▶ [WHAT NEEDS TO BE DONE]
Count the lines below that contain the word "introduces", and state only that number.

[Stored items]
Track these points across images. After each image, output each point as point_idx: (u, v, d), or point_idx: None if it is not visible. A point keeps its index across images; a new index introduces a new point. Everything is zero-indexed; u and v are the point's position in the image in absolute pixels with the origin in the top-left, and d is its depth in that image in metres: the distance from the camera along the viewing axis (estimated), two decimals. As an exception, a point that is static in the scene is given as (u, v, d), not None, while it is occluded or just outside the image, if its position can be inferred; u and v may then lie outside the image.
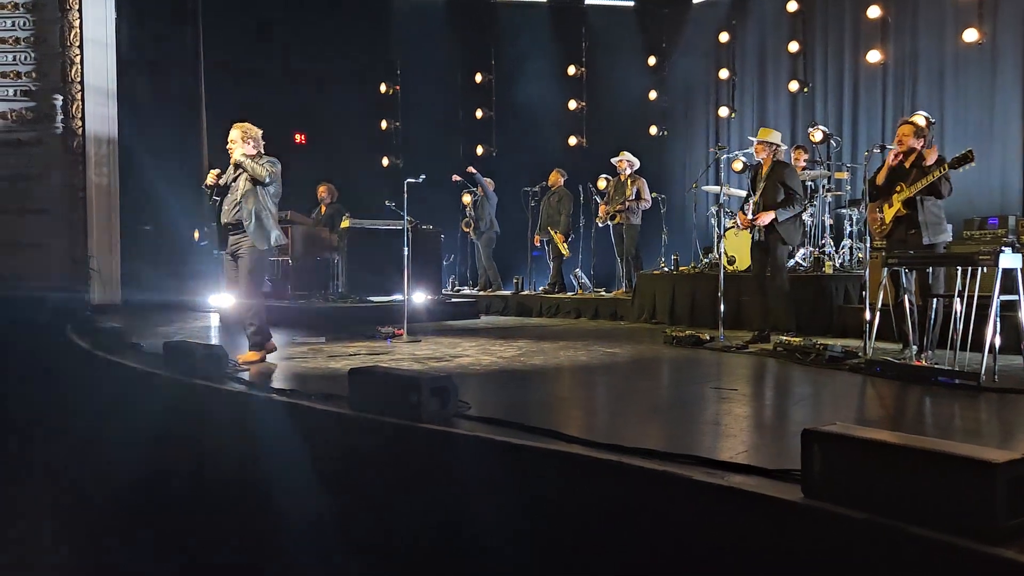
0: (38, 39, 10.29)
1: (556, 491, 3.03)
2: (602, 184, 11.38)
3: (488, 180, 12.12)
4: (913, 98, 10.64)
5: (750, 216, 7.14)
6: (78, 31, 10.23)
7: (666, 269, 10.17)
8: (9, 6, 10.26)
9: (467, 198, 12.37)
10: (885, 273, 5.39)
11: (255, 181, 5.79)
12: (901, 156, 5.78)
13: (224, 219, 5.85)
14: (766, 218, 6.99)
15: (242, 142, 5.83)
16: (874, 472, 2.27)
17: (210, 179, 5.92)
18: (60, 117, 10.30)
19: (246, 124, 5.93)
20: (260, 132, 5.97)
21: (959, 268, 4.93)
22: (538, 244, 11.73)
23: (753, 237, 7.25)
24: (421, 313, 9.50)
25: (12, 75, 10.32)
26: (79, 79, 10.28)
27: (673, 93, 13.80)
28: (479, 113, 14.33)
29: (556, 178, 11.48)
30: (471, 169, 12.08)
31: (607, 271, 11.67)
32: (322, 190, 11.07)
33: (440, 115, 14.22)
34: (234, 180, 5.89)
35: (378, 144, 14.38)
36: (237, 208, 5.78)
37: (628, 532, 2.79)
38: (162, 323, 8.73)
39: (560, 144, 13.74)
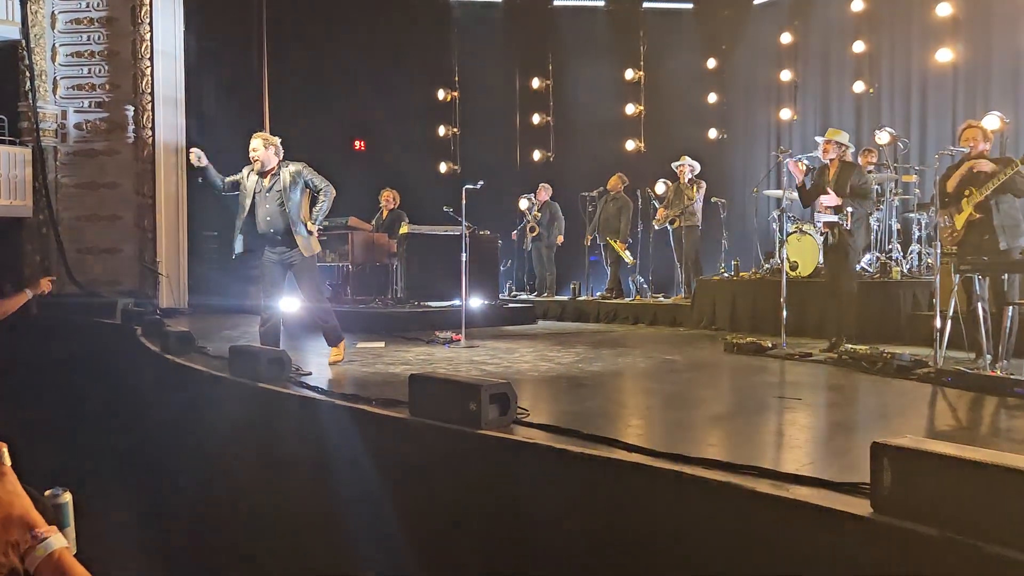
0: (112, 52, 10.69)
1: (615, 500, 3.01)
2: (660, 189, 11.29)
3: (544, 186, 12.18)
4: (985, 98, 10.29)
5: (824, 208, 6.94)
6: (149, 44, 10.59)
7: (726, 274, 10.02)
8: (86, 21, 10.68)
9: (523, 203, 12.41)
10: (956, 279, 5.21)
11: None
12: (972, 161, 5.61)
13: (265, 230, 6.10)
14: (831, 200, 6.81)
15: (264, 149, 6.14)
16: (947, 487, 2.19)
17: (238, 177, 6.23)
18: (132, 127, 10.67)
19: (265, 133, 6.29)
20: (279, 140, 6.30)
21: (1036, 274, 4.74)
22: (588, 243, 11.69)
23: (826, 241, 7.09)
24: (478, 318, 9.54)
25: (88, 87, 10.73)
26: (150, 90, 10.63)
27: (733, 96, 13.62)
28: (536, 118, 14.36)
29: (616, 183, 11.41)
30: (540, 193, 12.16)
31: (666, 276, 11.56)
32: (386, 195, 11.21)
33: (498, 121, 14.28)
34: (265, 190, 6.10)
35: (436, 150, 14.51)
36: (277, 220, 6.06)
37: (689, 544, 2.75)
38: (227, 327, 8.94)
39: (618, 148, 13.68)
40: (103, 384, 7.39)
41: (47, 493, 1.90)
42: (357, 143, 13.97)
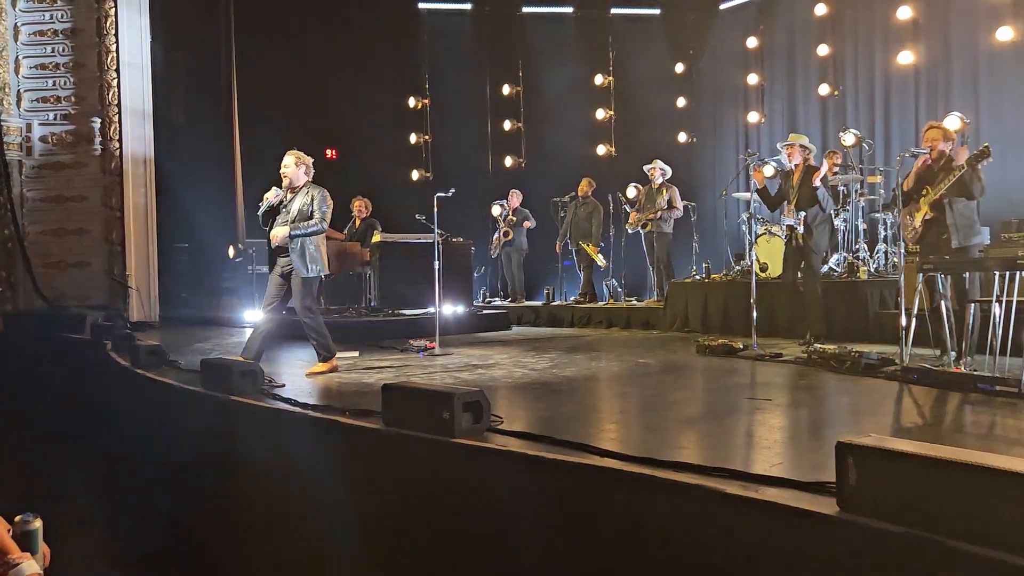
0: (77, 64, 10.56)
1: (588, 505, 3.03)
2: (631, 192, 11.36)
3: (515, 192, 12.23)
4: (947, 99, 10.48)
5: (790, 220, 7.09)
6: (115, 55, 10.48)
7: (698, 277, 10.12)
8: (50, 33, 10.55)
9: (496, 210, 12.44)
10: (920, 278, 5.31)
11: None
12: (930, 160, 5.72)
13: (274, 243, 6.16)
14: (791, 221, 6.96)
15: (295, 167, 6.17)
16: (911, 485, 2.24)
17: (270, 196, 6.21)
18: (99, 139, 10.54)
19: (299, 152, 6.28)
20: (312, 160, 6.34)
21: (997, 272, 4.84)
22: (559, 251, 11.74)
23: (789, 243, 7.19)
24: (453, 325, 9.54)
25: (52, 99, 10.59)
26: (116, 102, 10.52)
27: (701, 100, 13.77)
28: (507, 125, 14.40)
29: (585, 187, 11.48)
30: (527, 224, 12.11)
31: (638, 280, 11.64)
32: (358, 204, 11.14)
33: (469, 128, 14.30)
34: (286, 205, 6.16)
35: (408, 158, 14.50)
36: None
37: (661, 546, 2.78)
38: (198, 339, 8.86)
39: (589, 153, 13.76)
40: (72, 400, 7.29)
41: (17, 519, 1.89)
42: (328, 152, 13.91)
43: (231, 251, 11.85)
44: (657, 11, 13.87)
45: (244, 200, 12.23)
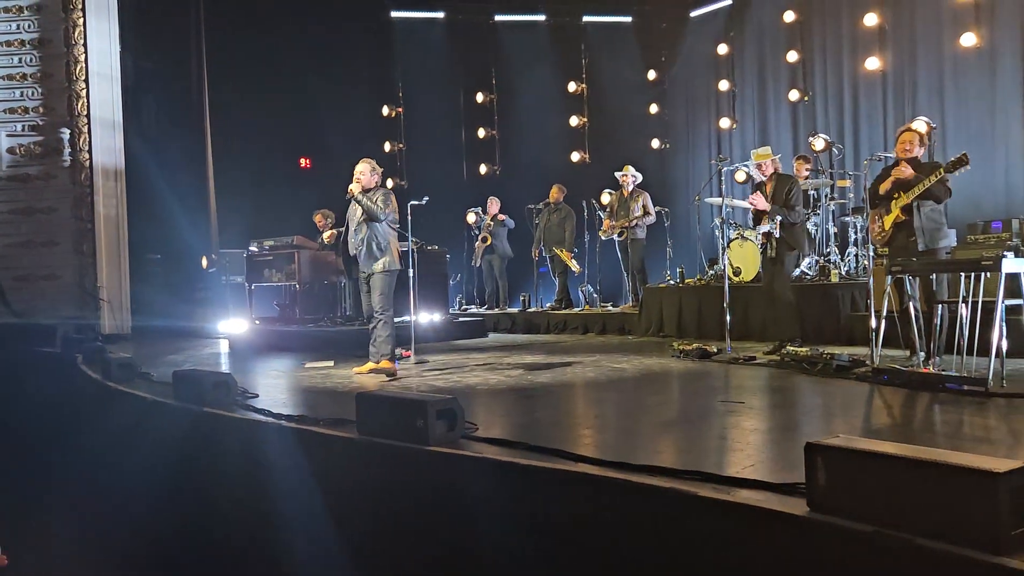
0: (44, 74, 10.42)
1: (563, 511, 3.04)
2: (606, 199, 11.42)
3: (493, 200, 12.23)
4: (913, 104, 10.66)
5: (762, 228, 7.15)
6: (83, 65, 10.35)
7: (672, 282, 10.18)
8: (16, 43, 10.41)
9: (471, 217, 12.44)
10: (889, 280, 5.39)
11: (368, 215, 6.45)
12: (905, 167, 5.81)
13: (351, 251, 6.60)
14: (760, 203, 7.05)
15: (370, 174, 6.58)
16: (878, 484, 2.27)
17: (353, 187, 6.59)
18: (68, 150, 10.41)
19: (372, 160, 6.71)
20: (382, 170, 6.83)
21: (963, 273, 4.92)
22: (536, 258, 11.76)
23: (764, 250, 7.25)
24: (429, 333, 9.52)
25: (20, 110, 10.45)
26: (85, 112, 10.39)
27: (674, 106, 13.89)
28: (481, 132, 14.43)
29: (556, 194, 11.52)
30: (501, 216, 12.13)
31: (613, 285, 11.69)
32: (318, 217, 11.00)
33: (443, 136, 14.32)
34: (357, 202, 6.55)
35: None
36: (355, 238, 6.55)
37: (636, 550, 2.79)
38: (172, 351, 8.77)
39: (563, 160, 13.81)
40: (43, 415, 7.18)
41: None
42: (303, 161, 13.85)
43: (204, 261, 11.75)
44: (628, 19, 14.00)
45: (217, 210, 12.14)
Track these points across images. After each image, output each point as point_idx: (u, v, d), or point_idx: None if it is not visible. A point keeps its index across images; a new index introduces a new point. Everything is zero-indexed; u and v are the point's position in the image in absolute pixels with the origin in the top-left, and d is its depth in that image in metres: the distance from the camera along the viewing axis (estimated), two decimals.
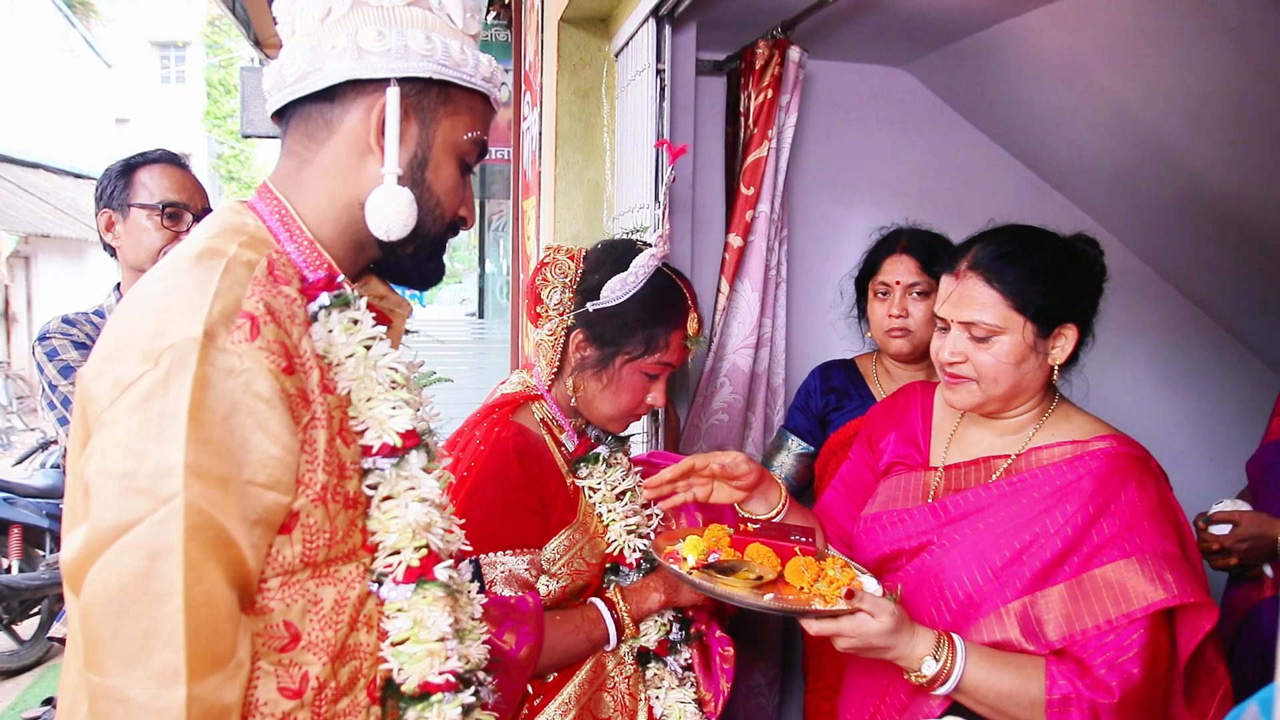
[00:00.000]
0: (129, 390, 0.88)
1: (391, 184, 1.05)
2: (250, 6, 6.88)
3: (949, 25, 2.63)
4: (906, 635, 1.36)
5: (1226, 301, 3.18)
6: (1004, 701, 1.36)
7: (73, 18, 18.79)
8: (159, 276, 0.98)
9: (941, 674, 1.36)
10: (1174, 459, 3.10)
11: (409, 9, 1.06)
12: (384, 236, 1.06)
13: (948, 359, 1.51)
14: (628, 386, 1.61)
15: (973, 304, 1.47)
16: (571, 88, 2.85)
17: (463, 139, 1.11)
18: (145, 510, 0.85)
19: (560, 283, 1.63)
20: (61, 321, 2.11)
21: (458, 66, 1.07)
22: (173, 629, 0.84)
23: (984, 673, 1.36)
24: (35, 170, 14.82)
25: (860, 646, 1.35)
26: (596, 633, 1.60)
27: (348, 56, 1.03)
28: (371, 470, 1.05)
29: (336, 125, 1.07)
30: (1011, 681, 1.36)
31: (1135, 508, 1.40)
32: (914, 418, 1.71)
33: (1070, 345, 1.49)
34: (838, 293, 2.60)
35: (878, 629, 1.33)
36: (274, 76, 1.09)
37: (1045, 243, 1.52)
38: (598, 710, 1.62)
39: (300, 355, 0.98)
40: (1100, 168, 2.91)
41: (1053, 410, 1.55)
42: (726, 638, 1.76)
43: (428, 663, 1.05)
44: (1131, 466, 1.45)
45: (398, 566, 1.04)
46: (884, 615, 1.34)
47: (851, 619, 1.34)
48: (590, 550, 1.64)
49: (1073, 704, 1.33)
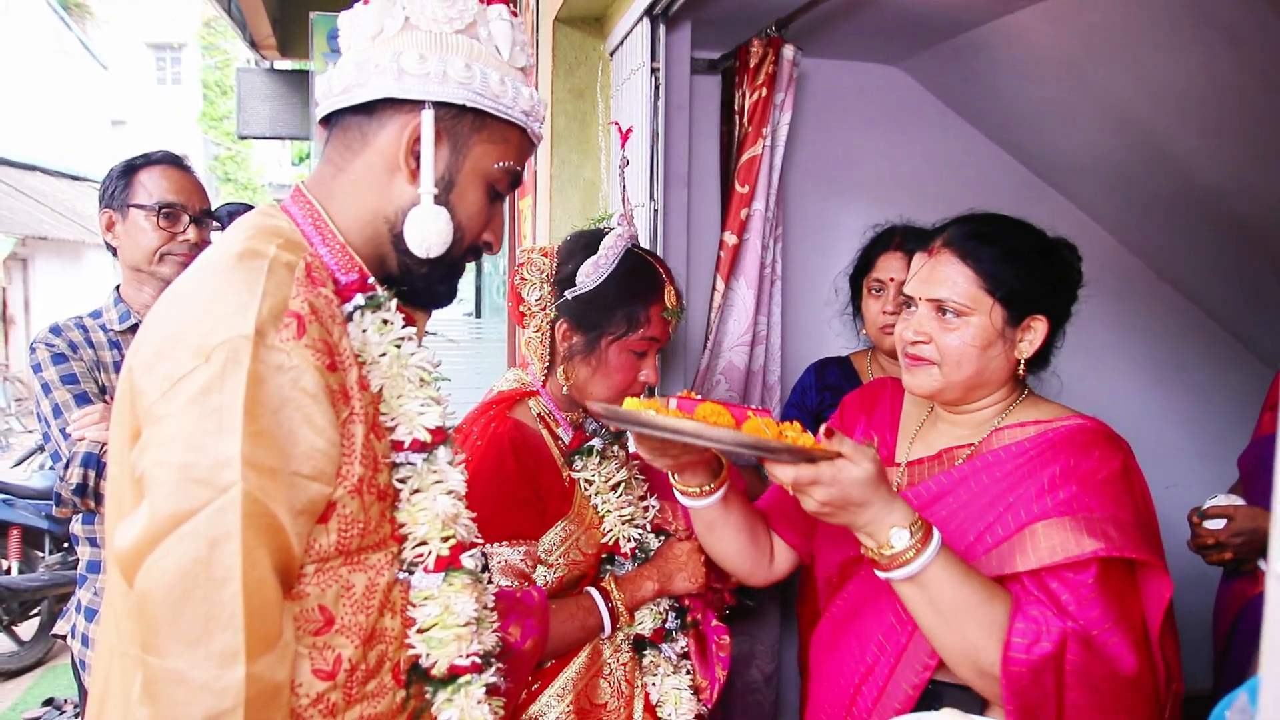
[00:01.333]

▶ [YOUR SOLUTION]
2